Fig. 2: Diverse weak splice donors and acceptors are used in the PTRE-seq library.

A Location and usage frequency of splice donors in PTRE-seq reporters. Cumulative usage was computed as the sum of observed splicing fractions for each splice donor across all reporters. Nucleotide sequences are detailed in the diagram below. Note that usage of GFP (−10, −4) and 1^st module ( + 35) donor sites are not expected to trigger non-sense mediated decay, whereas 2^nd module ( + 68) sites may. B 5’ donor site strengths of PTRE-seq splice donors and annotated human splice donors. C Representative read coverage tracts illustrating alternative usage of the GFP and P donors. D Location and usage frequency of splice acceptors in PTRE-seq reporters. Cumulative usage was computed as the sum of observed splicing fractions at each corresponding splice acceptor across all reporters. Sequence details of each acceptor are shown at bottom. E 3’ acceptor site strengths of PTRE-seq splice acceptors and annotated human splice acceptors. F Synonymous mutations that abolish GFP cryptic splice donors abrogate splicing in representative reporters. Schematics of mutations are shown at left. RT-PCR analysis of recoded ASAS and AALB reporters is shown at right. BBBB reporter is included as an unspliced control. Reporters were individually transfected into HeLa cells, followed by RT-PCR and resolved on an agarose gel. Quantification shown below the gel represents the median and standard deviation over 3 biological replicates. For (B, E), splice site strength is quantified by using Maximum Entropy score⁵⁸. Uncropped gels are provided in the Source Data file.

Supplied information:
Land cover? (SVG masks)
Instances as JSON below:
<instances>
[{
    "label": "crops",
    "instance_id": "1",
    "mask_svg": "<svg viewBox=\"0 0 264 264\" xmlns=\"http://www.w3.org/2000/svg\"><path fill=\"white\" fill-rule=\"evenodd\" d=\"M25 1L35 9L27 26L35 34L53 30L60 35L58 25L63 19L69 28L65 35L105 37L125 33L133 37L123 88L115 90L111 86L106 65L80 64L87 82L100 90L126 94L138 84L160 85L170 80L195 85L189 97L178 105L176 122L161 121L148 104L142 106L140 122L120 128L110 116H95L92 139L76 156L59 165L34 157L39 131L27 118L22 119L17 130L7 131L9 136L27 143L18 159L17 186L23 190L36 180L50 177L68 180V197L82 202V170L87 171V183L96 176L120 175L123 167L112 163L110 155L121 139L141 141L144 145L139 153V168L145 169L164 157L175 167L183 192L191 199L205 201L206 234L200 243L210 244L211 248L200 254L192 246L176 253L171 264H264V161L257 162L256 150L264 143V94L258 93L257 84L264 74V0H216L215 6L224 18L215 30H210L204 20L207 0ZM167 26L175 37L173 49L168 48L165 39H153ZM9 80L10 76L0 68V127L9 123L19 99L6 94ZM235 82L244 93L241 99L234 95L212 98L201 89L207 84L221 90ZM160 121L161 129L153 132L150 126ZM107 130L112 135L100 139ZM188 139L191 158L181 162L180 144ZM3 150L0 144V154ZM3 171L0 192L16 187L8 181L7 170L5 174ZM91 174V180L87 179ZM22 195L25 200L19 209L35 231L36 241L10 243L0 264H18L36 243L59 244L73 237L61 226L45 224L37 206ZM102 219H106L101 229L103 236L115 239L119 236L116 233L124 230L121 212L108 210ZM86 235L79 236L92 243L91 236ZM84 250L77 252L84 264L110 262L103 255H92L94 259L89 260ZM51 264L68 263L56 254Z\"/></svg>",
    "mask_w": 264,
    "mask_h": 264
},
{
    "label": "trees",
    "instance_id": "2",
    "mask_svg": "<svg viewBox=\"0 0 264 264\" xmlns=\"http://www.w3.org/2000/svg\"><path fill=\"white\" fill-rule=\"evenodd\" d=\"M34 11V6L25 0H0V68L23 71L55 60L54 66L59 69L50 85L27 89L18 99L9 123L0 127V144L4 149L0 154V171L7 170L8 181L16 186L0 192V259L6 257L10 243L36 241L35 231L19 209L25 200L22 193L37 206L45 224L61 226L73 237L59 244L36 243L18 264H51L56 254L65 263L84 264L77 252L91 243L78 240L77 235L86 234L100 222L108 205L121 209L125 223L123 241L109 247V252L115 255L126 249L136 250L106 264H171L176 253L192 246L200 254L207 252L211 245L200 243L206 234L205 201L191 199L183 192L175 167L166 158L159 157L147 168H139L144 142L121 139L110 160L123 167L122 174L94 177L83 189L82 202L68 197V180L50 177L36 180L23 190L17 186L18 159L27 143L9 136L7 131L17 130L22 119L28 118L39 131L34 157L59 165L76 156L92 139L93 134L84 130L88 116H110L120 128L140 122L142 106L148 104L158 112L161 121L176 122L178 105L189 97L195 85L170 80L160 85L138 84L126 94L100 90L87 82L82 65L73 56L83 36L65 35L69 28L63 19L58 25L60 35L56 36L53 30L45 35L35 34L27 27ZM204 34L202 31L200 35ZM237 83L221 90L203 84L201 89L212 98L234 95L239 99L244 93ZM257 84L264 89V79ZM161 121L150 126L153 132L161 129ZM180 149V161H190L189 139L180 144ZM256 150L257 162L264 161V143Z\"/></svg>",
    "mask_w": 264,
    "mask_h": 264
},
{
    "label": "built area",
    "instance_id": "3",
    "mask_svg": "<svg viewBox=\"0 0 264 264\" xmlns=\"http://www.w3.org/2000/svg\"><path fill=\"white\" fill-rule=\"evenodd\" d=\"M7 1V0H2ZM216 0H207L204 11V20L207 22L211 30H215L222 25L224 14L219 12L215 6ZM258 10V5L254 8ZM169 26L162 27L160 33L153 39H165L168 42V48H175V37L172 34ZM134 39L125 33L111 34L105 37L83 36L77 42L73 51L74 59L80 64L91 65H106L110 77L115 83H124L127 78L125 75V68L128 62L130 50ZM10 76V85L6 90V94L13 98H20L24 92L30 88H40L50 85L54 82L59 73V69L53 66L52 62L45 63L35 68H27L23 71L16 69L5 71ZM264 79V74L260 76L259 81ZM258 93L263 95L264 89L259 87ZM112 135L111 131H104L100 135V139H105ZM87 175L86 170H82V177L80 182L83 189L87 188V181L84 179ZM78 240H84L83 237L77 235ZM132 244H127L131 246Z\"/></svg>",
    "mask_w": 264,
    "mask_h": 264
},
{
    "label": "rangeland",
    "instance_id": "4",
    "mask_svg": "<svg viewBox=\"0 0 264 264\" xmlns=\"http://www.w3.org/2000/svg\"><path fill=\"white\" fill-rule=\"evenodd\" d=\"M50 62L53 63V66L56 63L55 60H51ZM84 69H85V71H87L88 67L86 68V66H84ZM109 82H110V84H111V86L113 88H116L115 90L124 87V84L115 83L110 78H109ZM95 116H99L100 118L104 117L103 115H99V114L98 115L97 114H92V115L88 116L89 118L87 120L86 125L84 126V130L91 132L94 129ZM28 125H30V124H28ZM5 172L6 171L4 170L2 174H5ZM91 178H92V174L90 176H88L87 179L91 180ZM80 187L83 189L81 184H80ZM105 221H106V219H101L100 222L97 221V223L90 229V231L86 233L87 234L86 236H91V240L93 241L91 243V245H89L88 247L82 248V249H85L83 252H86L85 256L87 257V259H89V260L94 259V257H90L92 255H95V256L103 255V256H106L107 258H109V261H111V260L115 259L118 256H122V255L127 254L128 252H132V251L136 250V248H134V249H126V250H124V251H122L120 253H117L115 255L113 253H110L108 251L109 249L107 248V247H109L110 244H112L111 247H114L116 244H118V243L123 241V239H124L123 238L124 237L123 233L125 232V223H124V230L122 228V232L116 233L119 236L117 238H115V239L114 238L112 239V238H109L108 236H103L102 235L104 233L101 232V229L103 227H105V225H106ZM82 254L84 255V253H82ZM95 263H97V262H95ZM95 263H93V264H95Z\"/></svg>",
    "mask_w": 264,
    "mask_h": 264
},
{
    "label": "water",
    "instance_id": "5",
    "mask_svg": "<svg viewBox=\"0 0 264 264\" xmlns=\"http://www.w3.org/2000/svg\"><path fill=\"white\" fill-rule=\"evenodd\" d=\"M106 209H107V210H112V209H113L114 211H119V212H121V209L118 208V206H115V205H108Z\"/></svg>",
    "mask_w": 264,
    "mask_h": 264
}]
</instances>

List of tasks:
1. In the caption on PTRE-seq splice sites, why is the BBBB reporter included in the RT-PCR analysis? Answer in one to three sentences.
2. According to the caption on PTRE-seq splice sites, what measure quantifies splice site strength in panels B and E?

Exercise solutions:
1. The BBBB reporter serves as an unspliced control. It is run alongside the recoded ASAS and AALB reporters in the RT-PCR analysis.

2. Maximum Entropy score.